Dimova Violeta, Lötsch Jörn, Hühne Kathrin, Winterpacht Andreas, Heesen Michael, Parthum Andreas, Weber Peter G, Carbon Roman, Griessinger Norbert, Sittl Reinhard, Lautenbacher Stefan
Physiological Psychology, Otto-Friedrich University Bamberg, Frankfurt am Main, Germany ; Pain Center, Friedrich-Alexander University Erlangen, Frankfurt am Main, Germany ; Institute of Clinical Pharmacology, Goethe University, Frankfurt am Main, Germany.
Institute of Clinical Pharmacology, Goethe University, Frankfurt am Main, Germany.
J Pain Res. 2015 Nov 27;8:829-44. doi: 10.2147/JPR.S90434. eCollection 2015.
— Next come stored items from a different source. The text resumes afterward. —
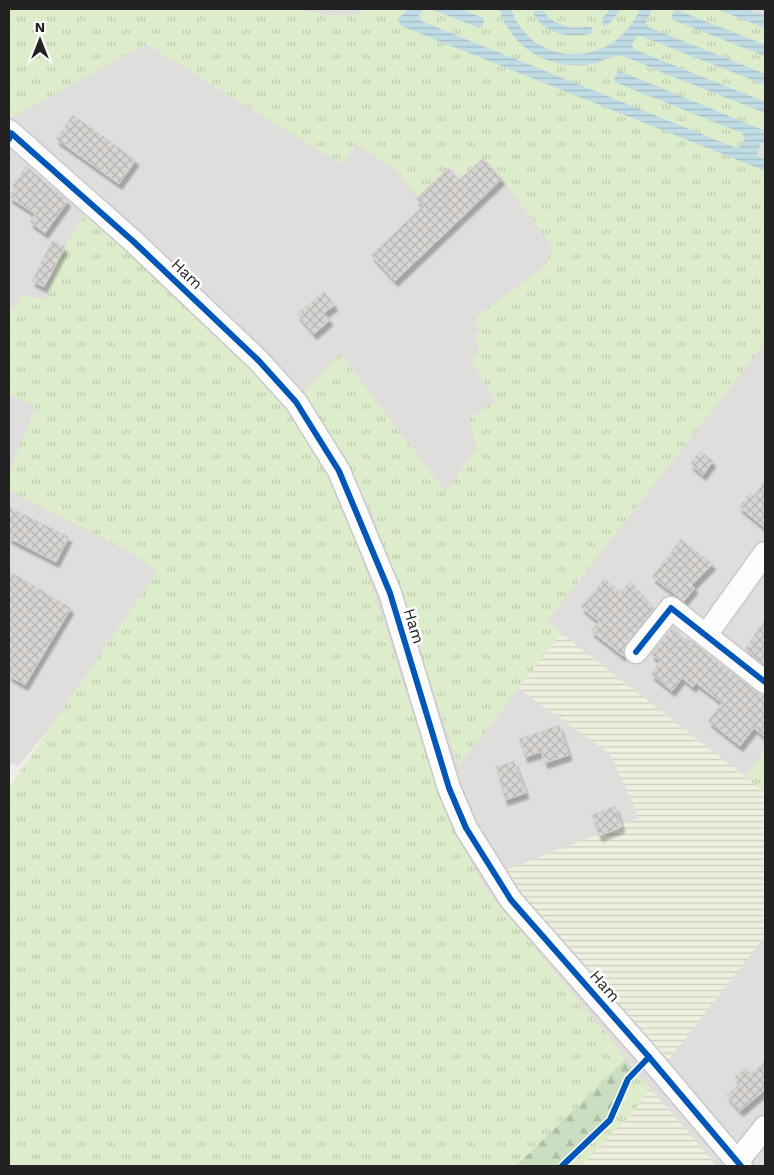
<svg xmlns="http://www.w3.org/2000/svg" width="774" height="1175" font-family="'Work Sans',sans-serif">
<defs>
<pattern id="farmland-rules" width="6" height="5" patternUnits="userSpaceOnUse" patternTransform="scale(1.25)"><rect width="6" height="5" fill="#efefdf"/><path d="M0 2.5h6" fill="none" stroke="#cdcdbf"/></pattern>
<pattern id="grass-tufts" width="24" height="20" patternUnits="userSpaceOnUse" patternTransform="scale(1.25)"><rect width="24" height="20" fill="#ddeccb"/><path d="M3 7l-1-3M5 7V3M7 7l1-3M15 17l-1-3M17 17v-4M19 17l1-3" fill="none" stroke="#bdcaae"/></pattern>
<pattern id="forest-firs" width="22" height="20" patternUnits="userSpaceOnUse" patternTransform="scale(1.25)"><rect width="22" height="20" fill="#cbdec1"/><path d="M5 1l3.5 6h-7zM16 11l3.5 6h-7z" fill="#aebea6"/></pattern>
<pattern id="water-rules" width="6" height="5" patternUnits="userSpaceOnUse" patternTransform="scale(1.25)"><rect width="6" height="5" fill="#bfdbe3"/><path d="M0 2.5h6" fill="none" stroke="#a4bcc2"/></pattern>
<pattern id="building-cross-hatch" width="8" height="8" patternUnits="userSpaceOnUse" patternTransform="scale(1.25)"><rect width="8" height="8" fill="#d7d4d2"/><path d="M0 0l8 8M0 8l8-8" fill="none" stroke="#b8b6b4"/></pattern>
<filter id="shadow"><feDropShadow dx="3" dy="5.5" stdDeviation="1" flood-color="#0004"/></filter>
</defs>
<rect width="100%" height="100%" fill="#f0eeeb"/>
<path fill="#dfdedc" d="M9 9H765V1166H529L428 850 272 453 19 766 9 764Z"/>
<g fill="url(#farmland-rules)">
<path d="M561 633 765 792V936L663 1067 568 953 504 871 639 818 610 754 518 688Z"/>
<path d="M650 1088 717 1166H581L634 1111Z"/>
</g>
<g fill="url(#grass-tufts)" fill-rule="evenodd">
<path d="M9 9H292L332 15 358 14 363 9H408L400 16V25L404 27 765 171V343L547 621 561 633 459 766 373 515 346 465 300 396 340 354 445 491 477 449 469 419 496 401 471 361 479 351 475 335 480 330 474 318 545 266 553 247 503 180 486 161 465 181 452 167 419 199 396 170 356 144 341 164 146 44 10 118Z"/>
<path d="M424 9H431L479 28 483 18 461 9H499C512 49 554 73 595 63 603 62 612 54 620 56 635 59 651 68 666 74 699 87 732 100 765 113V131L620 72 617 73 615 82 617 83 742 133 745 139 740 147 736 148 421 21 419 15Z"/>
<path d="M511 9H611L601 23 605 27 621 9H640C615 67 533 71 511 9ZM543 11C554 26 571 28 588 26L572 36C555 34 544 26 533 14L535 12Z"/>
<path d="M652 9H716L765 28V45L677 10 674 11 671 17 765 56V74L648 27 646 23Z"/>
<path d="M637 36H641L765 85V102L633 49 632 44Z"/>
<path d="M86 212 182 297 285 402 313 445 338 493 365 565 439 793 462 845 486 889 616 1046 625 1060 516 1166H9V787L157 572 135 555 9 490V472L36 406 9 394V305L16 308 21 296 47 299 58 259Z"/>
<path d="M765 750V792L745 777Z"/>
<path d="M637 1073 650 1088 634 1111 581 1166H565L601 1131Z"/>
</g>
<path fill="url(#forest-firs)" d="M625 1060 637 1073 601 1131 565 1166H516Z"/>
<g fill="url(#water-rules)">
<path d="M408 9H424L419 15 421 21 736 148 740 147 745 139 742 133 617 83 614 80 617 73 620 71 765 131V142L761 143 757 153 758 156 765 160V171L404 27 397 20Z"/>
<path d="M431 9H461L483 18 484 21 482 27 479 28Z"/>
<path d="M499 9H511C533 71 616 68 640 9H652L646 23 648 27 765 74V85L641 36H637L632 43 633 49 765 102V113C732 100 699 87 666 74 651 68 635 59 620 56 612 54 602 62 595 63 554 73 511 49 499 9Z"/>
<path d="M611 9H621L611 22 604 27 602 18Z"/>
<path d="M716 9H746L765 16V28Z"/>
<path d="M677 10 765 45V56L673 20 671 17 674 11Z"/>
<path d="M538 11H543C550 21 563 28 576 28 582 28 586 25 592 28L593 33C572 39 544 35 533 13Z"/>
</g>
<g fill="url(#building-cross-hatch)" stroke="#d3d0cc" filter="url(#shadow)">
<path d="M73 115 136 160 119 184 56 139Z"/>
<path d="M483 158 502 179 395 281 371 255 423 206 416 199 448 168 459 180Z"/>
<path d="M26 166 68 201 45 233 30 222 35 214 9 197 15 188 12 187Z"/>
<path d="M52 241 65 247 44 287 32 281Z"/>
<path d="M324 292 335 305 324 313 330 320 314 334 297 314Z"/>
<path d="M700 451 713 461 703 475 690 464Z"/>
<path d="M765 481V528L739 507 750 493 754 496Z"/>
<path d="M9 507 69 537 56 562 9 538Z"/>
<path d="M681 539 713 564 692 585 695 588 684 601 652 577Z"/>
<path d="M9 571 71 608 25 685 9 676Z"/>
<path d="M604 579 621 592 630 581 654 608 626 644 623 656 591 631 599 622 581 607Z"/>
<path d="M765 620V665L745 649Z"/>
<path d="M673 627 685 640 687 638 757 692 765 695V737L754 728 740 746 708 721 722 703 696 683 693 687 682 678 672 691 651 674 660 661 651 654Z"/>
<path d="M559 725 569 755 545 763 541 752 525 757 519 739Z"/>
<path d="M514 761 526 793 505 800 496 767Z"/>
<path d="M615 806 622 827 599 836 592 815Z"/>
<path d="M765 1061V1090L740 1111 726 1095 740 1084 734 1077 745 1068 751 1074Z"/>
</g>
<g fill="none" stroke-linecap="round" stroke-linejoin="round">
<g stroke="#c9c8c7" stroke-width="25">
<g id="street">
<path d="M9 131 134 242 259 361 296 402 339 471 390 593 449 788 466 828 511 900 649 1057 741 1166"/>
<path d="M706 635 765 553"/>
<path d="M636 652 671 608 765 682"/>
<path d="M737 1162 765 1127"/>
</g>
</g>
<use href="#street" stroke="#fdfcfc" stroke-width="22"/>
<g stroke="#fff" stroke-width="9">
<g id="cycleway">
<path d="M9 139 11 133 134 242 259 361 296 402 339 471 390 593 449 788 466 828 511 900 649 1057 741 1166"/>
<path d="M636 652 671 608 765 682"/>
<path d="M562 1166 610 1120 628 1079 649 1057"/>
</g>
</g>
<use href="#cycleway" stroke="#0057b8" stroke-width="6"/>
</g>
<g text-anchor="middle" dominant-baseline="central" stroke-width="5" stroke-linejoin="round" paint-order="stroke">
<g font-size="16" fill="#222" stroke="#fff">
<text transform="translate(187 274) rotate(44)">Ham</text>
<text transform="translate(414 626) rotate(73)">Ham</text>
<text transform="translate(605 986) rotate(49)">Ham</text>
</g>
</g>
<rect width="774" height="1175" fill="none" stroke="#222222" stroke-width="20"/>
<g transform="translate(40 40)" stroke="#ffffff" stroke-width="4" paint-order="stroke">
<path d="M0-4L9 19L0 12L-9 19Z" fill="#222222"/>
<text y="-8" font-size="14" font-weight="bold" text-anchor="middle" fill="#222222">N</text>
</g>
</svg>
The genetic control of pain has been repeatedly demonstrated in human association studies. In the present study, we assessed the relative contribution of 16 single nucleotide polymorphisms in pain-related genes, such as cathechol-O-methyl transferase gene (COMT), fatty acid amino hydrolase gene (FAAH), transient receptor potential cation channel, subfamily V, member 1 gene (TRPV1), and δ-opioid receptor gene (OPRD1), for postsurgical pain chronification. Ninety preoperatively pain-free male patients were assigned to good or poor outcome groups according to their intensity or disability score assessed at 1 week, 3 months, 6 months, and 1 year after funnel chest correction. The genetic effects were compared with those of two psychological predictors, the attentional bias toward positive words (dot-probe task) and the self-reported pain vigilance (Pain Vigilance and Awareness Questionnaire [PVAQ]), which were already shown to be the best predictors for pain intensity and disability at 6 months after surgery in the same sample, respectively. Cox regression analyses revealed no significant effects of any of the genetic predictors up to the end point of survival time at 1 year after surgery. Adding the genetics to the prediction by the attentional bias to positive words for pain intensity and the PVAQ for pain disability, again no significant additional explanation could be gained by the genetic predictors. In contrast, the preoperative PVAQ score was also, in the present enlarged sample, a meaningful predictor for lasting pain disability after surgery. Effect size measures suggested some genetic variables, for example, the polymorphism rs1800587G>A in the interleukin 1 alpha gene (IL1A) and the COMT haplotype rs4646312T>C/rs165722T>C/rs6269A>G/rs4633T>C/rs4818C>G/rs4680A>G, as possible relevant modulators of long-term postsurgical pain outcome. A comparison between pathophysiologically different predictor groups appears to be helpful in identifying clinically relevant predictors of chronic pain.
疼痛的遗传控制在人类关联研究中已得到反复证实。在本研究中,我们评估了16个疼痛相关基因中的单核苷酸多态性对术后疼痛慢性化的相对贡献,这些基因包括儿茶酚-O-甲基转移酶基因(COMT)、脂肪酸氨基水解酶基因(FAAH)、瞬时受体电位阳离子通道亚家族V成员1基因(TRPV1)和δ-阿片受体基因(OPRD1)。90名术前无疼痛的男性患者根据漏斗胸矫正术后1周、3个月、6个月和1年时评估的强度或残疾评分被分为预后良好或不良组。将基因效应与两种心理预测因素进行比较,即对积极词汇的注意偏向(点探测任务)和自我报告的疼痛警觉性(疼痛警觉与意识问卷 [PVAQ]),在同一样本中,这两种因素已分别被证明是术后6个月时疼痛强度和残疾的最佳预测因素。Cox回归分析显示,直至术后1年生存时间终点,任何基因预测因素均无显著影响。将基因因素添加到基于对积极词汇的注意偏向预测疼痛强度和基于PVAQ预测疼痛残疾的模型中,基因预测因素同样未带来显著的额外解释。相比之下,在本扩大样本中,术前PVAQ评分也是术后持续性疼痛残疾的一个有意义的预测因素。效应量测量表明,一些基因变量,例如白细胞介素1α基因(IL1A)中的多态性rs1800587G>A以及COMT单倍型rs4646312T>C/rs165722T>C/rs6269A>G/rs4633T>C/rs4818C>G/rs4680A>G,可能是术后长期疼痛结局的相关调节因子。比较病理生理学上不同的预测因素组似乎有助于识别慢性疼痛的临床相关预测因素。